WHAT YOU HAVE TO DO
Gather every line below that contains the string "overdrivenguitar", treating uppercase and lowercase as different, and copy each one in full.

(Stored data entries)

======

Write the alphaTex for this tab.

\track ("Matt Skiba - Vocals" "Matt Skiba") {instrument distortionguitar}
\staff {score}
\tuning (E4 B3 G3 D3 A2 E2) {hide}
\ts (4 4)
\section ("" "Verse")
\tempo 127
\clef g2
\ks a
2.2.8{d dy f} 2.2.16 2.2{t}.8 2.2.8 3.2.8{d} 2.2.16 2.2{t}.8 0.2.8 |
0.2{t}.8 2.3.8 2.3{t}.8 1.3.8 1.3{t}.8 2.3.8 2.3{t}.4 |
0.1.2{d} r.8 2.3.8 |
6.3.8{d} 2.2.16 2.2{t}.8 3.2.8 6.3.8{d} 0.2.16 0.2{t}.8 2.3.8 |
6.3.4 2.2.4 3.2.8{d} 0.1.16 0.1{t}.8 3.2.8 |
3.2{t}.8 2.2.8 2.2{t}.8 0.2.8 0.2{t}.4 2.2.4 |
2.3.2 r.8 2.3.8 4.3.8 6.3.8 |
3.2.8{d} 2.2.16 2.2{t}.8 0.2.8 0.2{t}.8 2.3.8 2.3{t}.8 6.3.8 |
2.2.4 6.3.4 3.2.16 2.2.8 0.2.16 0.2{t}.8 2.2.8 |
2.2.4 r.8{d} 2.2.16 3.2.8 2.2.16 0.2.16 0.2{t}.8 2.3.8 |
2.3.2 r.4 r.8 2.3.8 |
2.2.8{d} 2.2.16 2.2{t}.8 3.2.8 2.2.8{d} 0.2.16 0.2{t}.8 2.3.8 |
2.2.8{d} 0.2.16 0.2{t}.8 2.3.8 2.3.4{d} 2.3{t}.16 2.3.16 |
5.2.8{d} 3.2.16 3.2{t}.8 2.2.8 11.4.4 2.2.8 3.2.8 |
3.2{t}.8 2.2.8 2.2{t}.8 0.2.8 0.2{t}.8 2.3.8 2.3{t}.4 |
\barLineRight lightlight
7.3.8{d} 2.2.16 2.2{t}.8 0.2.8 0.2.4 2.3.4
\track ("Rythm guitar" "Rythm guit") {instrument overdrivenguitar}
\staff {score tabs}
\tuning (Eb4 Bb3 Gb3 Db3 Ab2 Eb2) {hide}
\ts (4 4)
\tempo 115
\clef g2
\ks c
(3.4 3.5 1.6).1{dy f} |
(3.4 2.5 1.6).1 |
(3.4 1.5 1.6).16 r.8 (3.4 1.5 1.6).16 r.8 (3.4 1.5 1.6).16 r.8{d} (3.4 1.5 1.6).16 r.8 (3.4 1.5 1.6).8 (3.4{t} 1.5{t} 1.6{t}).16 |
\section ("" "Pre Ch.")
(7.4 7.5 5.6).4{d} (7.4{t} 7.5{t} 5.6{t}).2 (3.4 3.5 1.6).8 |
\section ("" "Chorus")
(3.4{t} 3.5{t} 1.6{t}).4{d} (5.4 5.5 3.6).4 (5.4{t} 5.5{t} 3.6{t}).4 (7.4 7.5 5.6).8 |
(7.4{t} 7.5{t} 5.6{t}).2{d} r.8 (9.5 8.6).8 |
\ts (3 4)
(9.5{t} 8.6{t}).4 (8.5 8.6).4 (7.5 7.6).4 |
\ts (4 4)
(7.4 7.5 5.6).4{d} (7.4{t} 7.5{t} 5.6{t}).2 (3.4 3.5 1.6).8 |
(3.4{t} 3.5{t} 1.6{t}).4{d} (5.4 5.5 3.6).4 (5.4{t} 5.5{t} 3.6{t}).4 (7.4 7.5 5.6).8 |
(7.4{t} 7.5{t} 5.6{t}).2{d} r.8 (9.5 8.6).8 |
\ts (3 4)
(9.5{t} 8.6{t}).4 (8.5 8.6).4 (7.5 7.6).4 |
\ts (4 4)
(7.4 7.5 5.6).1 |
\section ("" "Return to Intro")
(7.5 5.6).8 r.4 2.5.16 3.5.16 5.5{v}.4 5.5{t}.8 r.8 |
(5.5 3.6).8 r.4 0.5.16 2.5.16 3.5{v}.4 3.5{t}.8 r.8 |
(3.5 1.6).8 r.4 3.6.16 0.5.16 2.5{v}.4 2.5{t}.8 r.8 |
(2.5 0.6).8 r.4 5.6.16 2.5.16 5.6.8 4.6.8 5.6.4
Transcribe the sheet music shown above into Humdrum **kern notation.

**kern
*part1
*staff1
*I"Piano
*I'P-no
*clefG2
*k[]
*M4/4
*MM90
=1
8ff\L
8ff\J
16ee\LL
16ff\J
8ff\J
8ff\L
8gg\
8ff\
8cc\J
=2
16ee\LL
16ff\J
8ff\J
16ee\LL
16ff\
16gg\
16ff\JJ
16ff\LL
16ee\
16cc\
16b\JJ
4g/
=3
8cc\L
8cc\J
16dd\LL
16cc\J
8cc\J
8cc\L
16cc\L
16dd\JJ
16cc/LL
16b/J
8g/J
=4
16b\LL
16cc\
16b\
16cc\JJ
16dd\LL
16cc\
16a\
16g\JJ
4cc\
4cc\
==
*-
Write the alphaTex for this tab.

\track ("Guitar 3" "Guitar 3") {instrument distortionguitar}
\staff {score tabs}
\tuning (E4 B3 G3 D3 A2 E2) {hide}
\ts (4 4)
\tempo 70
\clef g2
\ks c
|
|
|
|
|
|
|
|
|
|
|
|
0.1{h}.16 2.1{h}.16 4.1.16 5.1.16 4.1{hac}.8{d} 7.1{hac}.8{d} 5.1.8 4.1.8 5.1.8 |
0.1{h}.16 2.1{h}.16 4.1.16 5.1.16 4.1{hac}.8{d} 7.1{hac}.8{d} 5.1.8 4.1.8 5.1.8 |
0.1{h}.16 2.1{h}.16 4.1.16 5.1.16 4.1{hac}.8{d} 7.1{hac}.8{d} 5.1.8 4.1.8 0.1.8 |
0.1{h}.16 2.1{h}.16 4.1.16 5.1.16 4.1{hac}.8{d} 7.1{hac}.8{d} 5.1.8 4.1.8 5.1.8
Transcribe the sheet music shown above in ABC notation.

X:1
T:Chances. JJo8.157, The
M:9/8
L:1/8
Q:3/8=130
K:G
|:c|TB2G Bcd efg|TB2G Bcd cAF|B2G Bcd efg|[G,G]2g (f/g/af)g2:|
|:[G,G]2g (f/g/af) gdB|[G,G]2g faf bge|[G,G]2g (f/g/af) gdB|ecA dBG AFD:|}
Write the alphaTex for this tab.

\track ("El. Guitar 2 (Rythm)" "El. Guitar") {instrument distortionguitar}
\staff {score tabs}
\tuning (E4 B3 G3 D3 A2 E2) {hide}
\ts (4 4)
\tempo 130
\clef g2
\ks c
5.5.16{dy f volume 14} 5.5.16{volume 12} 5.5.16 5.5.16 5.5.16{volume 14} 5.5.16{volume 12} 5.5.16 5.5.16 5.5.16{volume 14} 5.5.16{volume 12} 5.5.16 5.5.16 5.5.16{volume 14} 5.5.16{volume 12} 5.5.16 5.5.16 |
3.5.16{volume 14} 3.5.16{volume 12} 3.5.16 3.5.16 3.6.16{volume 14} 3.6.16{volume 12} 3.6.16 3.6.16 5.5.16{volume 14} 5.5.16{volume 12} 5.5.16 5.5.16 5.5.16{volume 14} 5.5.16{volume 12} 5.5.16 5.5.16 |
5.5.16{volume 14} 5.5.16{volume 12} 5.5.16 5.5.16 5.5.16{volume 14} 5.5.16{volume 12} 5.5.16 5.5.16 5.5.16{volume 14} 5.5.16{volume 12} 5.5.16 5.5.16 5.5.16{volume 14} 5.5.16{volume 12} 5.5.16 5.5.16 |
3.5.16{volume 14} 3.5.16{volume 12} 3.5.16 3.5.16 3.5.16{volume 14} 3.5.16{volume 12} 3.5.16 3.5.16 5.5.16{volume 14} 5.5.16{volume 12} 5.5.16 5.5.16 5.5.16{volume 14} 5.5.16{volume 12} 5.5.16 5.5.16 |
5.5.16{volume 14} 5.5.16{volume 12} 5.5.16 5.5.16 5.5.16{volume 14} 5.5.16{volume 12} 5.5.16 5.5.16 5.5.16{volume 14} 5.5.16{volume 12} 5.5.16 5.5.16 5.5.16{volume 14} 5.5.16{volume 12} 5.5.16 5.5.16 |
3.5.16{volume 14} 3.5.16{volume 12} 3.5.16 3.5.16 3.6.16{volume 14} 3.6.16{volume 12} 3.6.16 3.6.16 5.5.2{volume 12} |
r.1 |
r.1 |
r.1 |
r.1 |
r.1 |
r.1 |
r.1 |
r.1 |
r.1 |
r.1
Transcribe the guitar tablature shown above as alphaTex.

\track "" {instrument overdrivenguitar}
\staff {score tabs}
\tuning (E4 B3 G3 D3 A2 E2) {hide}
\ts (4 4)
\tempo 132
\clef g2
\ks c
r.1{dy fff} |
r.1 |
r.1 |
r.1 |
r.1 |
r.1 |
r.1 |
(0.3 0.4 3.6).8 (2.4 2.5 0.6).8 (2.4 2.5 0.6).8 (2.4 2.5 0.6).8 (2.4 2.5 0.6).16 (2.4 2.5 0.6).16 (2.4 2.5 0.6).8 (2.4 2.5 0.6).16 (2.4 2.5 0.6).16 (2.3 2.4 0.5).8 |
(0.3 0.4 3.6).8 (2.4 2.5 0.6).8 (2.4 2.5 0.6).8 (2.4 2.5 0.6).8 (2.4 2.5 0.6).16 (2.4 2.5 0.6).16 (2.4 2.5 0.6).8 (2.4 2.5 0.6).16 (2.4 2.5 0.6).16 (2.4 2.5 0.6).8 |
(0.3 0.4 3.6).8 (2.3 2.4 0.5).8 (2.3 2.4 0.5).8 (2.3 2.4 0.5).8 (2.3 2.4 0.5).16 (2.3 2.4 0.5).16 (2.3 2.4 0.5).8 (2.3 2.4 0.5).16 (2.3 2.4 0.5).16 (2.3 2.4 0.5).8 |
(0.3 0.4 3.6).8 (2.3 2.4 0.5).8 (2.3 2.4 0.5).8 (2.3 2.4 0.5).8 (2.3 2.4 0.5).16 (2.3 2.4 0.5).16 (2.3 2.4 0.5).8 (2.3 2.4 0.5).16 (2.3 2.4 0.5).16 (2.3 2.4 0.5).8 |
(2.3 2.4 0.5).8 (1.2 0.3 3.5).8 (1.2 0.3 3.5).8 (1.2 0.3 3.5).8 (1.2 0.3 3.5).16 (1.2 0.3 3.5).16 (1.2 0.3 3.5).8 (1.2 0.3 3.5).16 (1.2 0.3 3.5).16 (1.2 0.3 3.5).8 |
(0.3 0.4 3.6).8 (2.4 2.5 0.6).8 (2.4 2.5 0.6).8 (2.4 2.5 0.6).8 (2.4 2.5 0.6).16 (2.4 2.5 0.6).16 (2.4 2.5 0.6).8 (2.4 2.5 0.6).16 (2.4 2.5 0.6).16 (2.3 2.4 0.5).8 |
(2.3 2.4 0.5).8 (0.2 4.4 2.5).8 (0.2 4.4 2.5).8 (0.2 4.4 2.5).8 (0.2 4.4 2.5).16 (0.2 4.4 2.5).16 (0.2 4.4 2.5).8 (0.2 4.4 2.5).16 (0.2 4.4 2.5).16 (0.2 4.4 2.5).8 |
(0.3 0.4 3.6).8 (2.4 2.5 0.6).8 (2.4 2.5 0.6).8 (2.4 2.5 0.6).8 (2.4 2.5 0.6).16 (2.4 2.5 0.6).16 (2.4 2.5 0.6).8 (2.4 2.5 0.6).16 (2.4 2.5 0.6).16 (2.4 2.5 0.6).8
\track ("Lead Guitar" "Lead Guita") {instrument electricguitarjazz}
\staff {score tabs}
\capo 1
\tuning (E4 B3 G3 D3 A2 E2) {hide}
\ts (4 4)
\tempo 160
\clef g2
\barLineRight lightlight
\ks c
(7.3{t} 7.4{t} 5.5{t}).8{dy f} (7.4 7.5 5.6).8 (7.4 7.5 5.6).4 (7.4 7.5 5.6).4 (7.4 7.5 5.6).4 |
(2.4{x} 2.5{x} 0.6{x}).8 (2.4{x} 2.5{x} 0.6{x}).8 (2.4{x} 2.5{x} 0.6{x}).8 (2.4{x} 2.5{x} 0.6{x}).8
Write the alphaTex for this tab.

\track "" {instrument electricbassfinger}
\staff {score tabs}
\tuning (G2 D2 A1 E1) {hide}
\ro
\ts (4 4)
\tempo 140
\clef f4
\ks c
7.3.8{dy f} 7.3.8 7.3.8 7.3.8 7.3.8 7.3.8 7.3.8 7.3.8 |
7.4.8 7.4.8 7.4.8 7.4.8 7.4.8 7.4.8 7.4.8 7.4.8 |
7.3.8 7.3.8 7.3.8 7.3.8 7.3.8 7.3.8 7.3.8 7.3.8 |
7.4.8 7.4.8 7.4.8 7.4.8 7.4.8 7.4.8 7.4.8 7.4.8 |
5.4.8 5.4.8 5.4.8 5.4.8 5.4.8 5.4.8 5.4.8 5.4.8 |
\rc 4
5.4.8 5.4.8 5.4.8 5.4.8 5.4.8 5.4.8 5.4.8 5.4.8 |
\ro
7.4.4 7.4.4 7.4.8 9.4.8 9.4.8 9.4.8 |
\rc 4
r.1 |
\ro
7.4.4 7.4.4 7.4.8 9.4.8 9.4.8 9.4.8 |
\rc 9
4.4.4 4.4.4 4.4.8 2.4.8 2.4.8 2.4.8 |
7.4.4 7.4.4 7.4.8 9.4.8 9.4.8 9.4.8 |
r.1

======

OUTPUT BELOW
\track ("Rythm guitar" "Rythm guit") {instrument overdrivenguitar}
\track "" {instrument overdrivenguitar}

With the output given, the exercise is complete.